The issue studied here is whether and to what extent, nonbanks (shadow banks) should be regulated. Traditional banking, commencing in the Great Depression, has been subject to a panoply of regulations emanating mainly from the Federal Reserve Board and at least ten other government agencies. Nonbank financial intermediaries, such as hedge funds, had previously escaped from onerous regulatory oversight. Currently, nonbank entities account for over $80 trillion, or one-quarter, of the total global financial assets thus begging the issue presented; particularly after the 2007 et seq. global financial crisis.

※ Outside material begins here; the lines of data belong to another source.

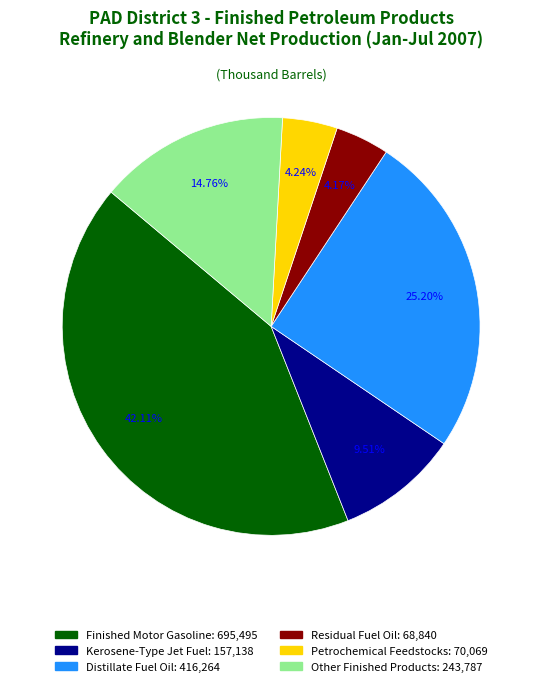

What percentage do Distillate Fuel Oil and Kerosene-Type Jet Fuel together represent?

34.7%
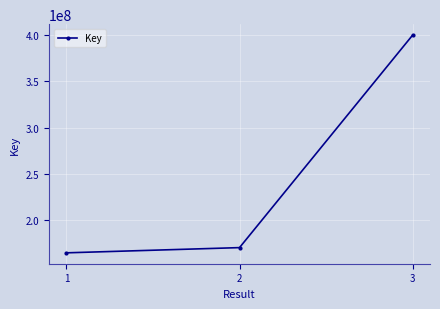

At which category does the chart reach its minimum across all series?

1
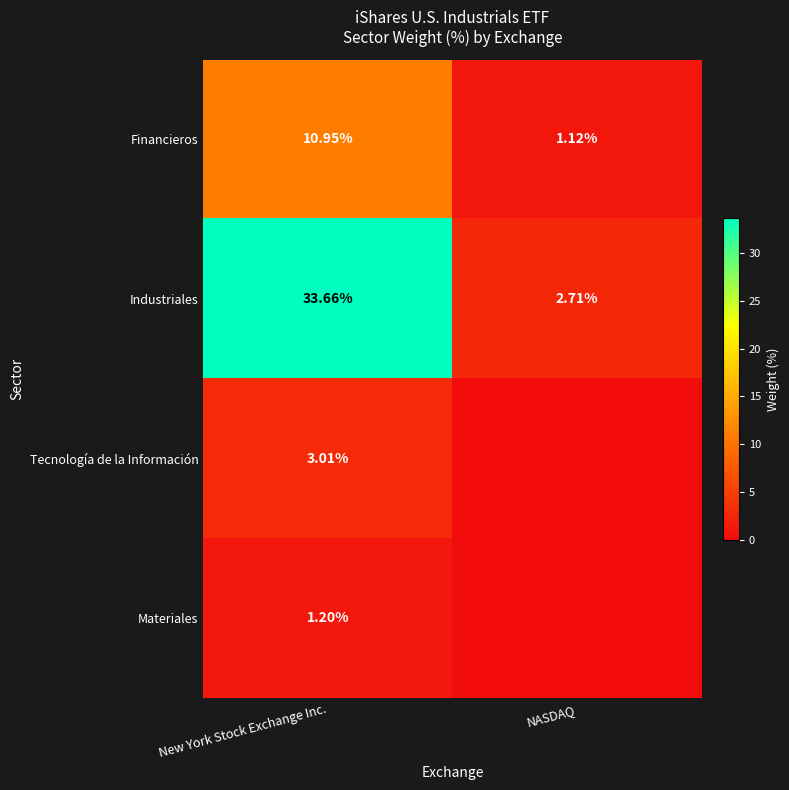

Count the number of categories in the chart.

2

Derivatives Essentials: An Introduction to Forwards, Futures, Options and Swaps (PDF)
Dr. Aron Gottesman

This book provides an in-depth introduction to derivative securities. A derivative security is an agreement between two counterparties whose payoff depends on the value of an underlying asset. The derivative securities that are explored in Derivatives Essentials include forward contracts, futures contracts, call options, put options, interest rate swaps, and credit default swaps. Derivatives Essentials is based on a popular course that Aron Gottesman teaches at Lubin.

Being a True VIP: Managing Importance in Yourself and Others (PDF)
Dr. Eric Kessler

The desire to be a Very Important Person (VIP) runs deep in our society and is growing - whether it is through our careers, home life, or engagement with popular culture and social media. But does it actually matter that we feel 'important' and, if so, then how can we harness that feeling to bring out the best in ourselves, our employees, and the people around us?

Exorbitant Burden: The Impact of the U.S. Dollar's Reserve and Global Currency Status on the US Twin-Deficits (PDF)
Dr. Robert Vambery

Recognizing that the dollar continues to be the premiere reserve currency, opposition was inspired by a concern that the U.S. derives exorbitant privileges from the economic influence it can exert through the dollar. This research project focuses on the opposite end of the exorbitant privilege spectrum: the huge burden that is the cost the dollar's reserve status impacts on the U.S. economy through the twin deficits.